L’enfer blanc

Helsinki, c’est l’été.
Il est tard,  la nuit ne viendra plus.
Depuis la terrasse du Tiger - Q.G. des finlandais friqués - j’observe le gris du ciel, sinistre chape de plomb qu’une boule brumeuse jaunît. 
Je me retourne et, main en visière, zieute à travers le verre teinté de l’immense baie vitrée : les lumières dansent,  l’alcool coule et les enceintes crachent. La conscience à peine engourdie, la foule bien habillée ondule, tourne sur elle-même dans une extase bidon. Tout le monde essaie  d’y croire, de faire comme si il faisait noir.

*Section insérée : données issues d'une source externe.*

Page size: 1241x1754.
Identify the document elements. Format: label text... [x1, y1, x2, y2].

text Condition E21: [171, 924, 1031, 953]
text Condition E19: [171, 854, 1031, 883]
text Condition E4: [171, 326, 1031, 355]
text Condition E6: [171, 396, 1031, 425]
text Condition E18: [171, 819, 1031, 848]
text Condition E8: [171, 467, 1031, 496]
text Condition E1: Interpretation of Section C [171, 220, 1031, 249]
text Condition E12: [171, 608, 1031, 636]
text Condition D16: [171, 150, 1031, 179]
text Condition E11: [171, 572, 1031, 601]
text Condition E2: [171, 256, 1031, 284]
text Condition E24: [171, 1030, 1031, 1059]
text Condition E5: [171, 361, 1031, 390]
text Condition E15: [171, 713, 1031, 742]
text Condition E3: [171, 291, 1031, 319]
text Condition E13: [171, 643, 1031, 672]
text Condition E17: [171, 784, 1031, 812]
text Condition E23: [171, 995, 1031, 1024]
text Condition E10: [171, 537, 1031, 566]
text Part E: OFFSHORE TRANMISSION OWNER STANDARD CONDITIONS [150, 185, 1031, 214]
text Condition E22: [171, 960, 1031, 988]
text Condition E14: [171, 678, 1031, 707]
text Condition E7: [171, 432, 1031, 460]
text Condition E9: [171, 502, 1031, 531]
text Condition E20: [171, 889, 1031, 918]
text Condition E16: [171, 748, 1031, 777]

A l’intérieur, l’air ne sent rien, il est à bonne température.
Au bar j’aborde un spécimen local, physique nordique, vêtue sexy. Ses lèvres s’animent, bougent muettement, les miennes aussi sans doute. On trinque énergiquement, nos verres tintent sans bruit. Elle descend sa conso cul-sec, demande la même chose au barman. Entre deux silences tout sourire, on se postillonne à l’oreille des bribes d’anglais niveau lycée.
Une armoire à glace made in IKEA s’ amène, me balance un rictus polaire et tapote l’épaule de ma blonde ; elle pivote sur son tabouret et ne se retournera plus.
Sur le zinc étincelant du bar,  j’aligne nos verres à shot, allonge les euros et quitte l’établissement branchouille, les idées encore bien trop claires.
Je regagne mon hôtel à pied via les rues parfaitement tracées, vides de tout détritus. Les bars commencent à se vider, leur clientèle aussi : sur le pavé, les dos courbés vomissent leur soif d’obscurité.